[DESCRIPTION OF THE TASK] Write out, word for word, every line from the one where "footstool: present [535,815,1066,1227]" occurs to the final line of the entries, and nothing beyond them.

[RECORDS FOR THIS EXERCISE]
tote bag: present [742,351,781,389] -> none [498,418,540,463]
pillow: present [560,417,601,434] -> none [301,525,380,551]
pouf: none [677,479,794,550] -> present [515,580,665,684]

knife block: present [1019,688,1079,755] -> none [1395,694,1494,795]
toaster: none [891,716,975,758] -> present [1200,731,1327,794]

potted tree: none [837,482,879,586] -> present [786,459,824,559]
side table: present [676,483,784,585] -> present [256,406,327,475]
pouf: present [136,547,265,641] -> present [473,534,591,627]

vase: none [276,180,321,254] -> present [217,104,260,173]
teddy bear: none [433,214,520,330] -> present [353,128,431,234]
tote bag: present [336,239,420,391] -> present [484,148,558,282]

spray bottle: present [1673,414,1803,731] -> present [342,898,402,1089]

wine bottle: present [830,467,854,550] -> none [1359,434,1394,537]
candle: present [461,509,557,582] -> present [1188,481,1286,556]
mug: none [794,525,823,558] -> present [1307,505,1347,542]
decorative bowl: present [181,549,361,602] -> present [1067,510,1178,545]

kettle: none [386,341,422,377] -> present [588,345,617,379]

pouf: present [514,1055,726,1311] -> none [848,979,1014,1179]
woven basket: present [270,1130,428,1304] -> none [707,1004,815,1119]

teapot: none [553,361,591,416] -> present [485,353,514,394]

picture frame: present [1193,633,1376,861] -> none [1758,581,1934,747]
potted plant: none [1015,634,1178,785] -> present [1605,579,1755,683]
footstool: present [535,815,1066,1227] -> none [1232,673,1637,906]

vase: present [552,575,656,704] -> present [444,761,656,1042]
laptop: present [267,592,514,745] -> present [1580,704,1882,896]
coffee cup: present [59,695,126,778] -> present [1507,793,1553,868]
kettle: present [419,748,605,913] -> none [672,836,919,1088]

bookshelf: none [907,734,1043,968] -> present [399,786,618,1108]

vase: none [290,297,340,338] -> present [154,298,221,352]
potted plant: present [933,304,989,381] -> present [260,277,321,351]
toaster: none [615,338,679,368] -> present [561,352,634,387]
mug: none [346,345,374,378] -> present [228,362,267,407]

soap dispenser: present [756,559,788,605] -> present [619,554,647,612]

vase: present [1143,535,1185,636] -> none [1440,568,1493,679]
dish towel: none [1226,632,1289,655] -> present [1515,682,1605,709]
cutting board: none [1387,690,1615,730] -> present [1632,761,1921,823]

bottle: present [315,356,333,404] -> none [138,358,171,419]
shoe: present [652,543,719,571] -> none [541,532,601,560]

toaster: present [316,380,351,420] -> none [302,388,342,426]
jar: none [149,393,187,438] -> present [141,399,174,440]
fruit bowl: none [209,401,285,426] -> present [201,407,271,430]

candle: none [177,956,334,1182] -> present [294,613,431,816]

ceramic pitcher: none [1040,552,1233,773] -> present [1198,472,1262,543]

[EXERCISE RESULT]
footstool: present [535,815,1066,1227] -> none [1232,673,1637,906]

vase: present [552,575,656,704] -> present [444,761,656,1042]
laptop: present [267,592,514,745] -> present [1580,704,1882,896]
coffee cup: present [59,695,126,778] -> present [1507,793,1553,868]
kettle: present [419,748,605,913] -> none [672,836,919,1088]

bookshelf: none [907,734,1043,968] -> present [399,786,618,1108]

vase: none [290,297,340,338] -> present [154,298,221,352]
potted plant: present [933,304,989,381] -> present [260,277,321,351]
toaster: none [615,338,679,368] -> present [561,352,634,387]
mug: none [346,345,374,378] -> present [228,362,267,407]

soap dispenser: present [756,559,788,605] -> present [619,554,647,612]

vase: present [1143,535,1185,636] -> none [1440,568,1493,679]
dish towel: none [1226,632,1289,655] -> present [1515,682,1605,709]
cutting board: none [1387,690,1615,730] -> present [1632,761,1921,823]

bottle: present [315,356,333,404] -> none [138,358,171,419]
shoe: present [652,543,719,571] -> none [541,532,601,560]

toaster: present [316,380,351,420] -> none [302,388,342,426]
jar: none [149,393,187,438] -> present [141,399,174,440]
fruit bowl: none [209,401,285,426] -> present [201,407,271,430]

candle: none [177,956,334,1182] -> present [294,613,431,816]

ceramic pitcher: none [1040,552,1233,773] -> present [1198,472,1262,543]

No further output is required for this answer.